— Start of Document extract —
Review: Year of Wonders
Geraldine Brooks, (2002) Year of Wonder: A Novel of the Plague (London: Fourth Estate) ISSN 1-84115-458-X (pb).
Written in the first-person, this engrossing fictionalised account of the devastating history of the Eyam Plague explores the impact of the catastrophe through the experiences of the resilient young villager Anna Frith.
As the author Geraldine Brooks makes clear in her 'Afterword', the story intertwines historical fact and dramatic invention, populating the narrative with both actual and fictional characters. The result is a remarkable and engaging study of human tragedy and frailty, and of the self-sacrifice that enables the Eyam survivors to endure the plague's terrible cost.
Year of Wonders evokes a strong sense of village life before the arrival of the plague and depicts its deadly spread in horribly plausible prose, as the Black Death takes hold and ravages its way through the village decimating whole families.
Tragedy is visited upon Anna herself, as her own family – along with friends and neighbours – succumbs to the plague. In her grief, Anna discovers within herself reserves of strength, courage and bravery that have hitherto remained hidden. Having Anna employed at the house of the local rector Monpellion (a character based on, in Brooks' words, 'the heroic and saintly' real-life Eyam rector William Mompesson) allows the author to depict at close hand the decision to isolate the village and to sit out the contagion in the hope of respite. It also allows her to document the developing relationship between Anna and Monpellion's wife Elinor (based on Mompesson's wife Catherine) – whose own acts of bravery and self-sacrifice become a central element of the book.
— End of Document extract —
— Start of Data extract —
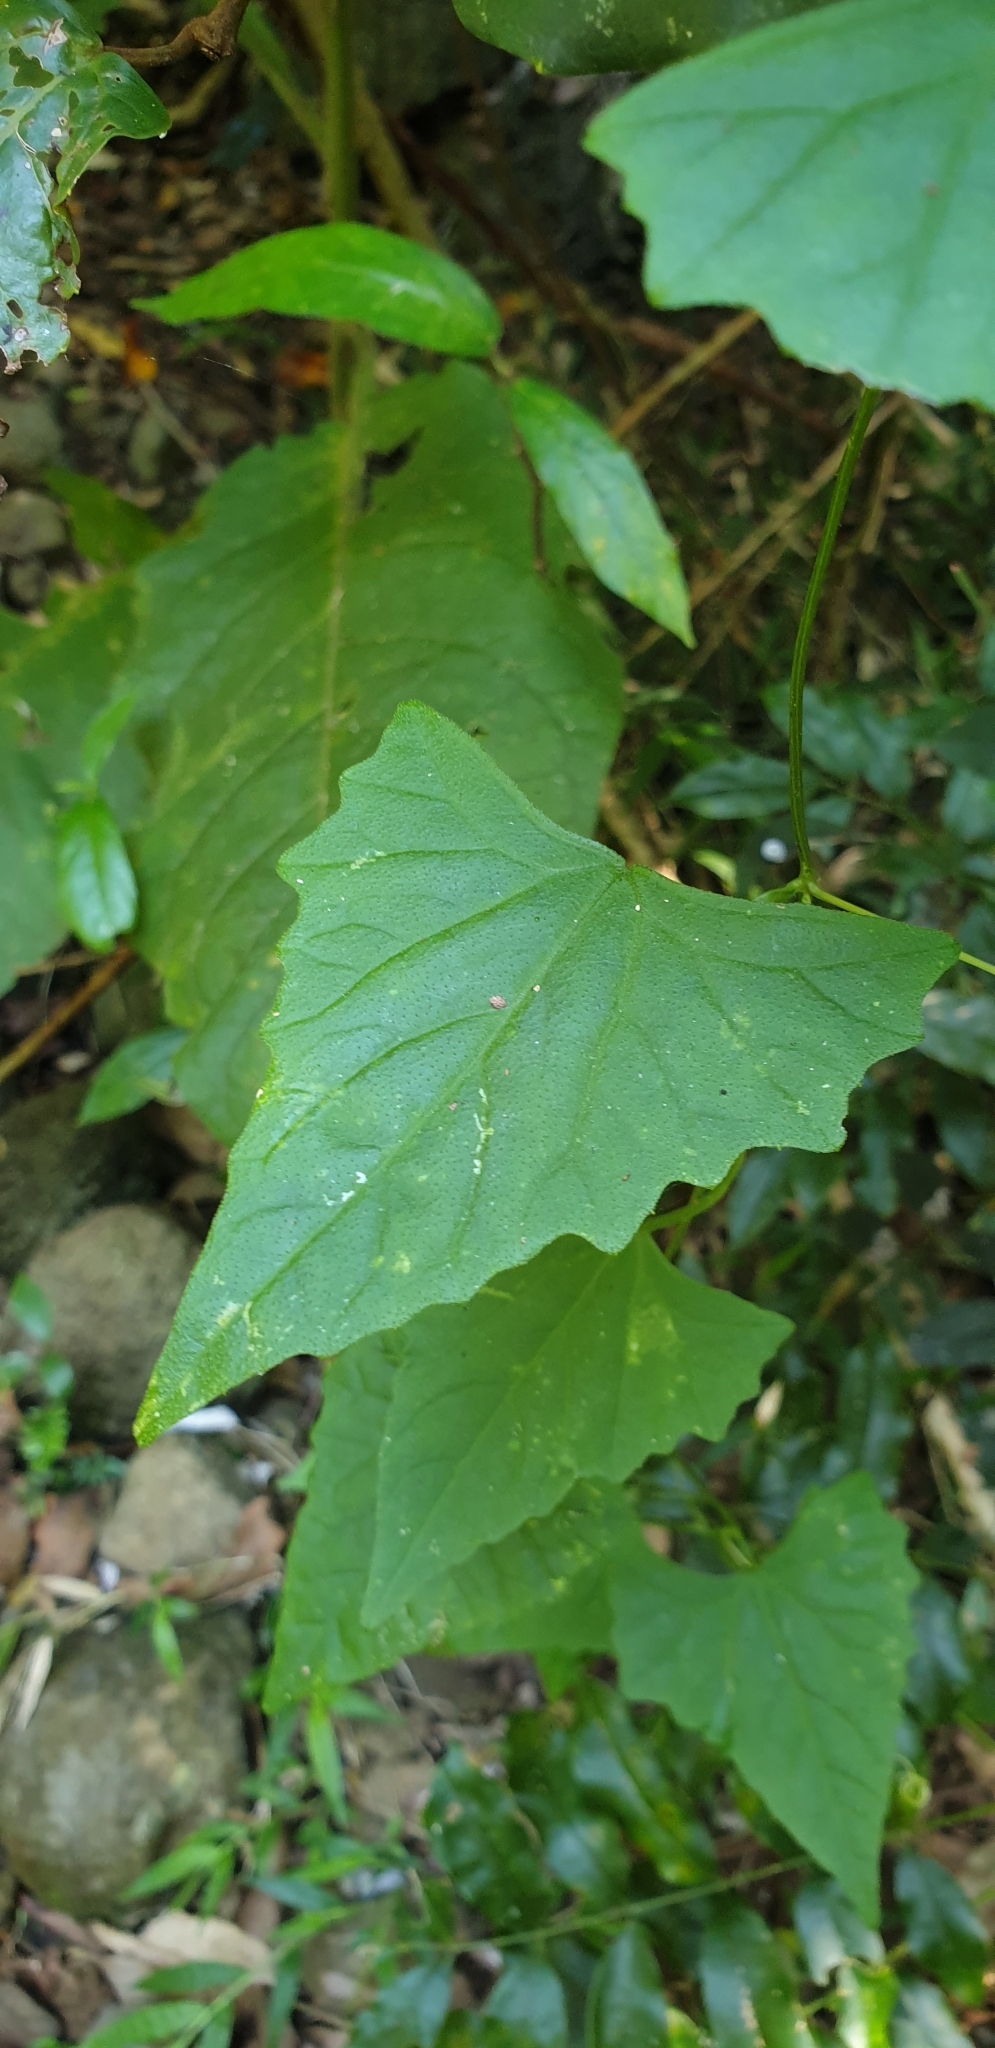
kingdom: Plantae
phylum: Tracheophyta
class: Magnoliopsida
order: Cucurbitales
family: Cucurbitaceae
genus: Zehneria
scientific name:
— End of Data extract —
Carry the review of Year of Wonders further, starting right after its last sentence.

In response:
Although the picture that Brooks paints of the 'rural idyll' in which Eyam exists prior to the plague is somewhat over-romanticised (to provide the strongest possible contrast with the bleak misery that follows) this is not a melodramatic tale of flawless heroism. There are numerous examples of the less palatable aspects of the community's behaviour – as the wealthy use their resources to flee before the quarantine takes effect (rejecting rector Monpellion's urging that they stay put as an example to the villagers). Several of the villagers are also shown to be selfish, amoral, self-destructive or prepared to seek personal advantage through the privations of the disaster.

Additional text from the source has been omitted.